With a measure of hesitancy, Scott floated her first thought from the night before: "This is funny."

At which point, she remembers, the ZAZ trio "just roared, and fell on the floor."

When he gained his composure, Abrahams continued the conversation. "May I make a suggestion?" he said. "You have a slight overbite. Why don't you do read the script as if you were Gene Tierney" — the Hollywood siren of the '40s and '50s known for such noir classics as Laura and Leave Her to Heaven.

In effect, he wanted Scott to speak her lines with the straight face she initially wondered if she could muster. "Gene Tierney, for gosh sakes!" she muses today. "But that's exactly what I did. I read the part totally straight, and they just kept laughing. And before I walked out of the room, they said, 'You're hired.'"

But playing things straight was at the heart of Police Squad!'s humor. "Obviously, when you're doing comedy, there's that slightly heightened sense of reality," Scott says. Although in her case, as Sally Decker, who was decked out in a big blond wig and a padded bra, "the costume...the hair...the absurdity of it does all of the work for you."

A key element of the "Gift" script involved Sally seeking to save money to have her teeth fixed. But as Scott explains, that took some ingenuity on her part.

On the first day of shooting, she wondered if the makeup artist was going to apply some form of prosthetic to her mouth. "I should have braces," she said. "Sally needs those because that's what the entire plot is about. She's committing these murders so she could pay for her teeth."

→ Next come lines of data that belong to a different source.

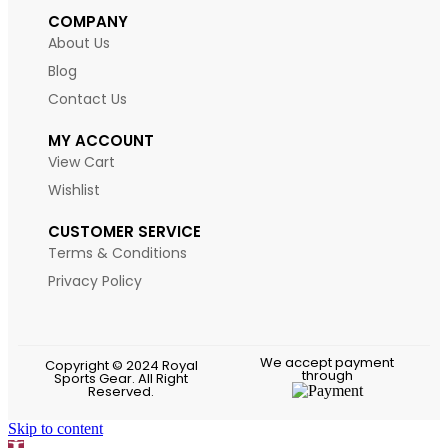
COMPANY
About Us
Blog
Contact Us
MY ACCOUNT
View Cart
Wishlist
CUSTOMER SERVICE
Terms & Conditions
Privacy Policy
We accept payment
Copyright © 2024 Royal
through
Sports Gear. All Right
Reserved.
Skip to content
Open toolbar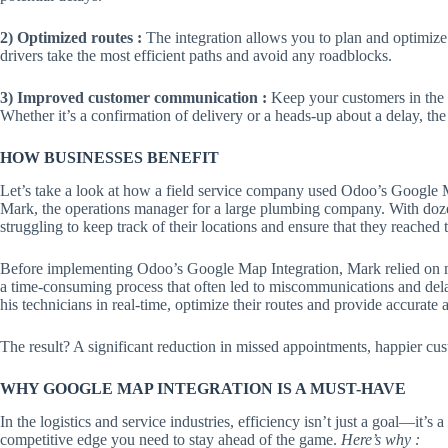
2) Optimized routes :
The integration allows you to plan and optimize r
drivers take the most efficient paths and avoid any roadblocks.
3) Improved customer communication :
Keep your customers in the l
Whether it’s a confirmation of delivery or a heads-up about a delay, th
HOW BUSINESSES BENEFIT
Let’s take a look at how a field service company used Odoo’s Google M
Mark, the operations manager for a large plumbing company. With dozen
struggling to keep track of their locations and ensure that they reached
Before implementing Odoo’s Google Map Integration, Mark relied on ma
a time-consuming process that often led to miscommunications and delay
his technicians in real-time, optimize their routes and provide accurate a
The result? A significant reduction in missed appointments, happier cus
WHY GOOGLE MAP INTEGRATION IS A MUST-HAVE
In the logistics and service industries, efficiency isn’t just a goal—it’
competitive edge you need to stay ahead of the game.
Here’s why :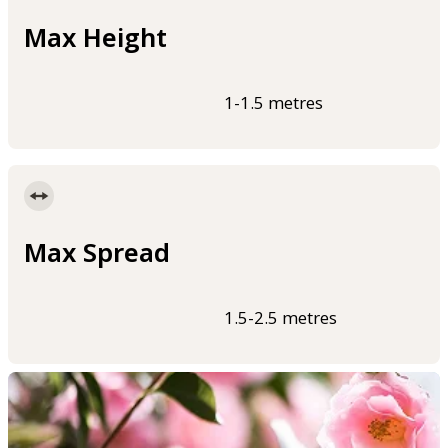
Max Height
1-1.5 metres
Max Spread
1.5-2.5 metres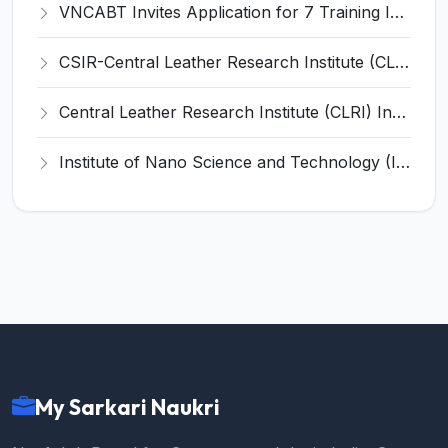
VNCABT Invites Application for 7 Training Instructor and Various Posts
CSIR-Central Leather Research Institute (CLRI) Invites Application for Project Associate-I Recruitment 2026
Central Leather Research Institute (CLRI) Invites Application for 5 Project Assistant-II Recruitment 2026
Institute of Nano Science and Technology (INST) Invites Application for Junior Research Fellow Recruitment 2026
My Sarkari Naukri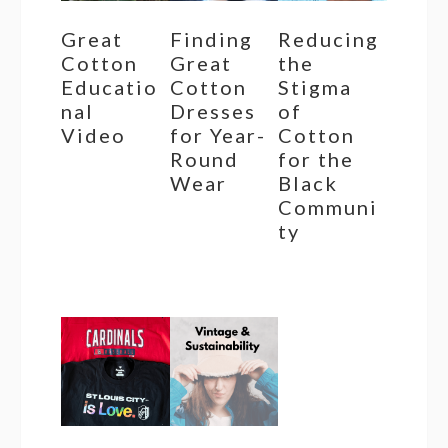
Great
Finding
Reducing
Cotton
Great
the
Educatio
Cotton
Stigma
nal
Dresses
of
Video
for Year-
Cotton
Round
for the
Wear
Black
Communi
ty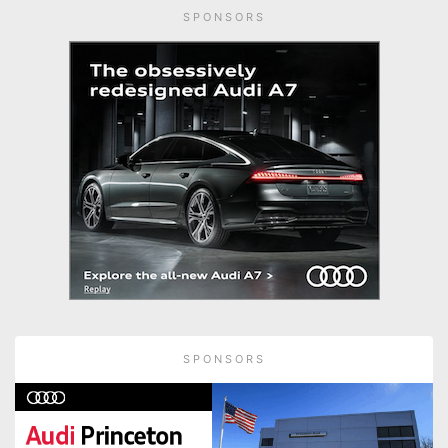
SPONSORS
SPONSORS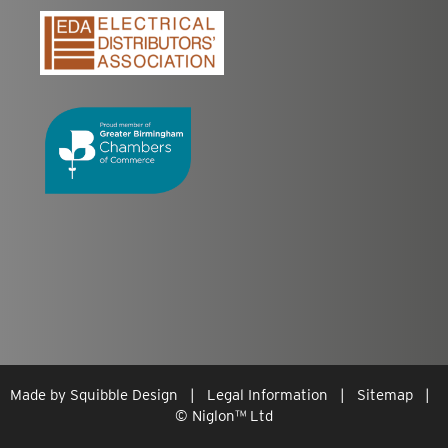
Made by
Squibble Design
|
Legal Information
|
Sitemap
|
© Niglon
™
Ltd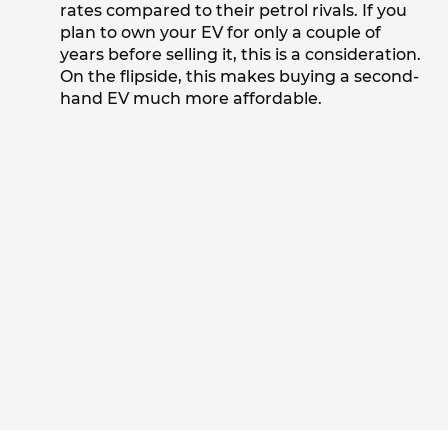
rates compared to their petrol rivals. If you
plan to own your EV for only a couple of
years before selling it, this is a consideration.
On the flipside, this makes buying a second-
hand EV much more affordable.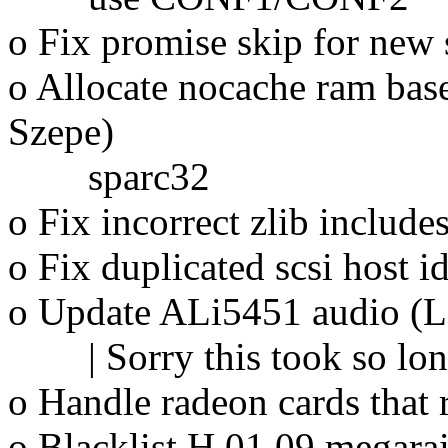
o Fix promise skip for new 
o Allocate nocache ram bas
Szepe)
sparc32
o Fix incorrect zlib inclu
o Fix duplicated scsi host i
o Update ALi5451 audio (L
| Sorry this took so long 
o Handle radeon cards that
o Blacklist H.01.09 megara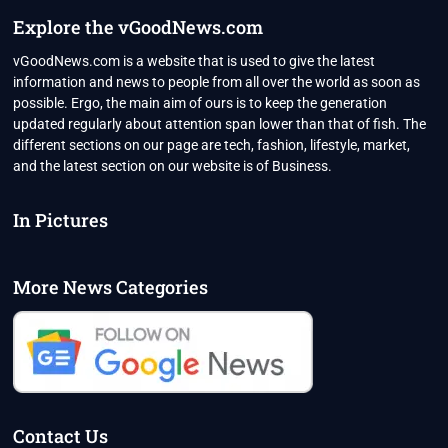
SYDNEY
Explore the vGoodNews.com
OFFICIALS
SAY
vGoodNews.com is a website that is used to give the latest
“HIGH
information and news to people from all over the world as soon as
RISK”
possible. Ergo, the main aim of ours is to keep the generation
updated regularly about attention span lower than that of fish. The
different sections on our page are tech, fashion, lifestyle, market,
and the latest section on our website is of Business.
In Pictures
More News Categories
Contact Us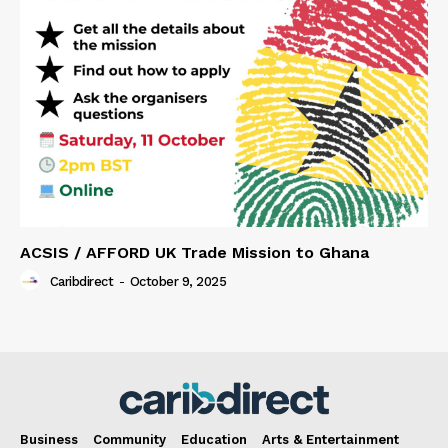
ACSIS / AFFORD UK Trade Mission to Ghana
Caribdirect
-
October 9, 2025
Business
Community
Education
Arts & Entertainment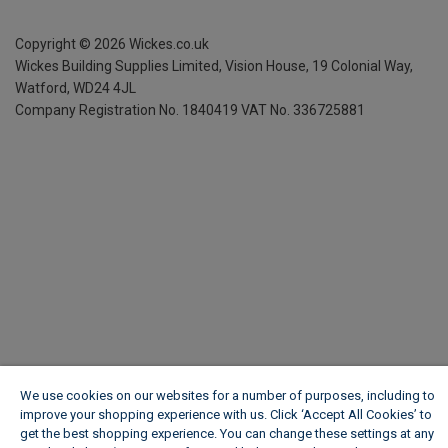
Copyright ©
2026
Wickes.co.uk
Wickes Building Supplies Limited, Vision House,
19 Colonial Way,
Watford, WD24 4JL
Company Registration No. 1840419
VAT No. 336725881
We use cookies on our websites for a number of purposes, including to
improve your shopping experience with us. Click ‘Accept All Cookies’ to
get the best shopping experience. You can change these settings at any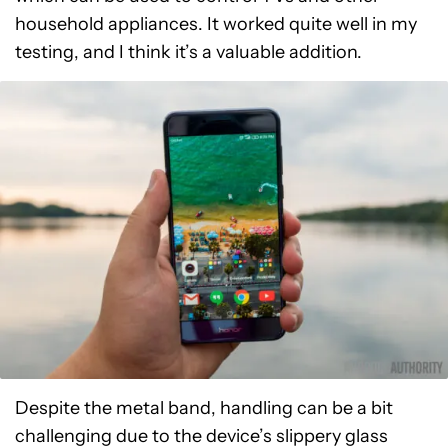
household appliances. It worked quite well in my
testing, and I think it’s a valuable addition.
Despite the metal band, handling can be a bit
challenging due to the device’s slippery glass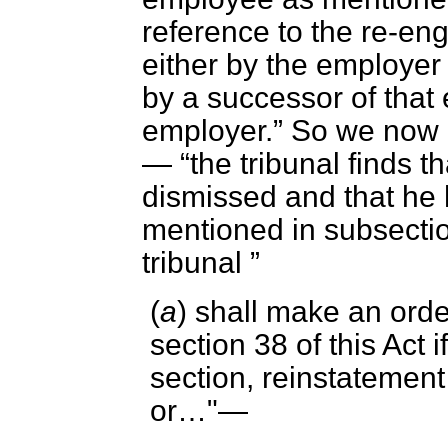
reference to
the re-en
either by the employe
by a successor of that
employer.
So we now ge
—
the tribunal finds 
dismissed and that he
mentioned in subsection
tribunal
(
a
) shall make an orde
section 38 of this Act 
section, reinstatement
or…"—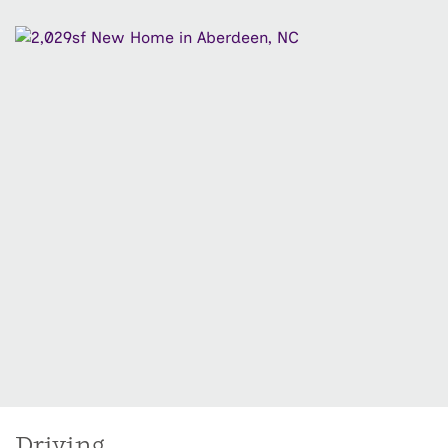
Driving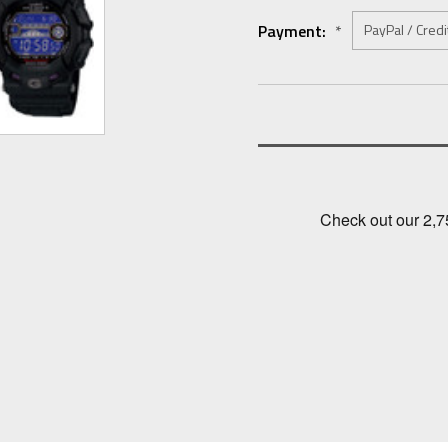
Payment:
*
Current
Stock: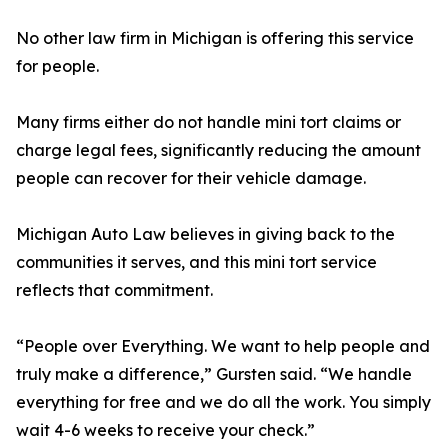
No other law firm in Michigan is offering this service
for people.
Many firms either do not handle mini tort claims or
charge legal fees, significantly reducing the amount
people can recover for their vehicle damage.
Michigan Auto Law believes in giving back to the
communities it serves, and this mini tort service
reflects that commitment.
“People over Everything. We want to help people and
truly make a difference,” Gursten said. “We handle
everything for free and we do all the work. You simply
wait 4-6 weeks to receive your check.”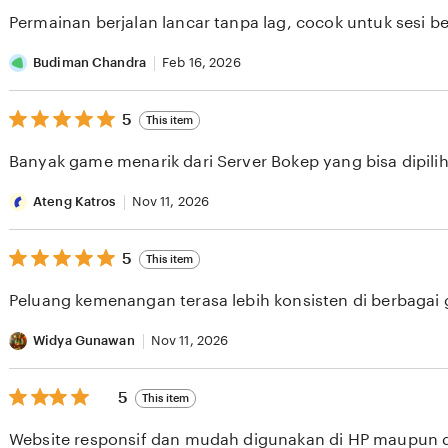
of
Permainan berjalan lancar tanpa lag, cocok untuk sesi b
5
stars
Budiman Chandra
Feb 16, 2026
5
5
This item
out
of
Banyak game menarik dari Server Bokep yang bisa dipilih 
5
stars
Ateng Katros
Nov 11, 2026
5
5
This item
out
of
Peluang kemenangan terasa lebih konsisten di berbagai
5
stars
Widya Gunawan
Nov 11, 2026
5
5
This item
out
of
Website responsif dan mudah digunakan di HP maupun 
5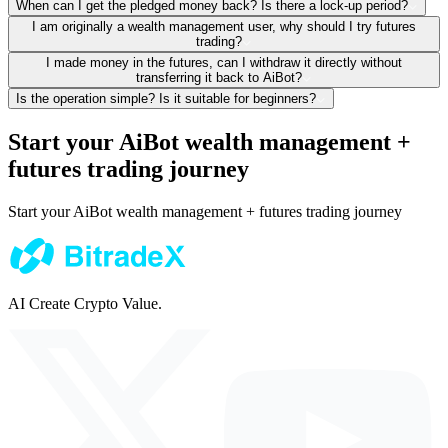
When can I get the pledged money back? Is there a lock-up period?
I am originally a wealth management user, why should I try futures
trading?
I made money in the futures, can I withdraw it directly without
transferring it back to AiBot?
Is the operation simple? Is it suitable for beginners?
Start your AiBot wealth management +
futures trading journey
Start your AiBot wealth management + futures trading journey
AI Create Crypto Value.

But the makeup artist did not have a ready-made prosthetic plan in place, so Scott went to work. Taking some spare gum from her purse, she separated the silver lining from the white paper wrapper, so all that was left was a thin sheet of silver. At which point, she borrowed some dental floss from the makeup artist and, she says, "We pulled off a long string of it. And as he held it taut, I carefully wound the silver around the dental floss. I then held the silver on my front teeth, while he took tweezers and tied it in a knot behind my front teeth...which of course affected my speech. When you watch the episode, you can barely glimpse it, but you know that Sally's got it on because of the way she's talking."

In the end, Scott says, "The [ZAZ] guys thought it all was just hysterical. And I made my own braces. I was so resourceful. That's what happens when you're a Girl Scout for 12 years."

And when you're cast in a TV comedy that surely doesn't take itself seriously — but don't call it "Shirley."


Herbie J Pilato, host of Then Again, a classic TV talk show streaming on Amazon Prime, is a writer, producer, and the author of several books including Twitch Upon a Star: The Bewitched Life and Career of Elizabeth Montgomery and Mary: The Mary Tyler Moore Story.